# [FRAGMENTO PROPORCIONADO]
Por otra parte, Perros de paja es un testimonio subjetivo absolutamente desolador del propio Peckinpah. Hay artistas para los que el acto de crear es algo tan visceral, tan urgente, tan vitalmente necesario, que el espectador que lo capte sentirá una emoción tan fuerte como incómoda. Es la propia supervivencia del creador lo que está en juego. Me pregunto si nosotros, como simples espectadores, tenemos derecho a opinar desde nuestra cómoda perspectiva. Existen obras en las que los artistas intentan sobrevivirse a ellos mismos, a su propia desesperación. Peckinpah es uno de ellos. Perros de paja nos habla de la condición humana, pero para llegar a ello recorre los tortuosos caminos de la subjetividad del artista. ¿Qué es la película sino una triste y demoledora exposición de las obsesiones del director, de su propia neurosis, de sus temores, de su desesperación, de su miedo, de su soledad, y sobre todo, de su absoluto desamparo como hombre a la intemperie? La película está magníficamente realizada, con una tensión conseguida hasta límites agobiantes, con un desarrollo que se palpa desde el inicio y en el que cada plano supone un nuevo matiz de presión subterránea, inquietud, amenaza latente. Tensión que existe mucho antes de comenzar la película, en el pasado de los personajes. Un diálogo medio en broma entre David y su mujer lleva dentro la carga inevitable de una insatisfacción contenida. O una forzada mueca humorística de ella con los ojos húmedos, un gesto nervioso de él, miradas de reproche, miradas suplicantes, búsquedas fugaces y desesperadas de una comunicación imposible.

# [TAREAS]
1) Enumera todo aquello de lo que, según el fragmento, la película es una exposición.
2) Responde, por favor, a estas preguntas con datos del fragmento:
(a) ¿Cómo se llama el hombre que dialoga con su mujer?
(b) ¿Dónde existe la tensión mucho antes de comenzar la película?
(c) ¿Cómo tiene ella los ojos al hacer la forzada mueca humorística?
3) Indica si cada afirmación coincide con el fragmento y cita las palabras que lo deciden:
(a) La película está mal realizada.
(b) Peckinpah es uno de los artistas que intentan sobrevivirse a sí mismos.
(c) El diálogo entre David y su mujer es totalmente serio.
Los registros no hacen falta para nada.

# [DATOS]
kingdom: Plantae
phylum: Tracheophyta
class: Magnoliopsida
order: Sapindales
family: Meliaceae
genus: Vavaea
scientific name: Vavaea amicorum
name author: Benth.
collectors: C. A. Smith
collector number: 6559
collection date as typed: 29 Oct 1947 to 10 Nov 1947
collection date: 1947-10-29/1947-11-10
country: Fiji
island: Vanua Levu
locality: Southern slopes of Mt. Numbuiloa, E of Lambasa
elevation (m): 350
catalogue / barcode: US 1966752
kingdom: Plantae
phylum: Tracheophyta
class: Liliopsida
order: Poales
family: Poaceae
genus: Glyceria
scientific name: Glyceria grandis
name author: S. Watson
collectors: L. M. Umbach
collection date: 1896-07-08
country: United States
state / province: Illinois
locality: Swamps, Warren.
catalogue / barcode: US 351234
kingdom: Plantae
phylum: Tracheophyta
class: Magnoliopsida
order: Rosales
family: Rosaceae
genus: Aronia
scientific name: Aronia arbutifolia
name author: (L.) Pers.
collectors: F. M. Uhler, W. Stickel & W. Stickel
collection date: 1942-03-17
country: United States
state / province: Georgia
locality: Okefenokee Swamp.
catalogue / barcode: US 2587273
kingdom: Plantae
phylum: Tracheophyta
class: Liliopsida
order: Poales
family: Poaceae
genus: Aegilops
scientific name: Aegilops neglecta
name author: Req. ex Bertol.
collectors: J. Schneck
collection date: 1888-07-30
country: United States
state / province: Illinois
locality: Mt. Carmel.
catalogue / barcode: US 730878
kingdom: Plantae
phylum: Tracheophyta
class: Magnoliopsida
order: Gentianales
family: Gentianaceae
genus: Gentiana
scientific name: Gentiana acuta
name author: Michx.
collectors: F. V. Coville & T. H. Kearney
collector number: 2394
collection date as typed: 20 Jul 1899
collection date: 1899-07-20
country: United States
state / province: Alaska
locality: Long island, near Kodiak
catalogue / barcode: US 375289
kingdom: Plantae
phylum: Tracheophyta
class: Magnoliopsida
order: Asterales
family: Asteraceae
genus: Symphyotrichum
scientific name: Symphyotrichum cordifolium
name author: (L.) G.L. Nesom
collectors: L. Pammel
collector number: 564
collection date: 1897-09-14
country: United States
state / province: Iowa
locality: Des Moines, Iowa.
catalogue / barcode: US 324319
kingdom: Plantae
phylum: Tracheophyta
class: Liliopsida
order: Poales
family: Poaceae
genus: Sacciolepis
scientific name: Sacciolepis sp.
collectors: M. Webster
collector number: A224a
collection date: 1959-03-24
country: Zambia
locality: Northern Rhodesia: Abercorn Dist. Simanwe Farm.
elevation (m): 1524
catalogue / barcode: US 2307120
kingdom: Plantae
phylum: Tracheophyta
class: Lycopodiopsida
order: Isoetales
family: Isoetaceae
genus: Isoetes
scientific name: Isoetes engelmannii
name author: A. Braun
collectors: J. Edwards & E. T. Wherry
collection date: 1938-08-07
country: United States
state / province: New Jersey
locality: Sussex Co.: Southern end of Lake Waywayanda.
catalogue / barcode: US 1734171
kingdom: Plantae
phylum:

# [RESPUESTAS EN ORDEN]
1)
- Las obsesiones del director
- Su propia neurosis
- Sus temores
- Su desesperación
- Su miedo
- Su soledad
- Su absoluto desamparo como hombre a la intemperie

2)
(a) David.
(b) En el pasado de los personajes.
(c) Húmedos.

3)
(a) No: "La película está magníficamente realizada".
(b) Sí: "Existen obras en las que los artistas intentan sobrevivirse a ellos mismos, a su propia desesperación. Peckinpah es uno de ellos."
(c) No: "Un diálogo medio en broma entre David y su mujer".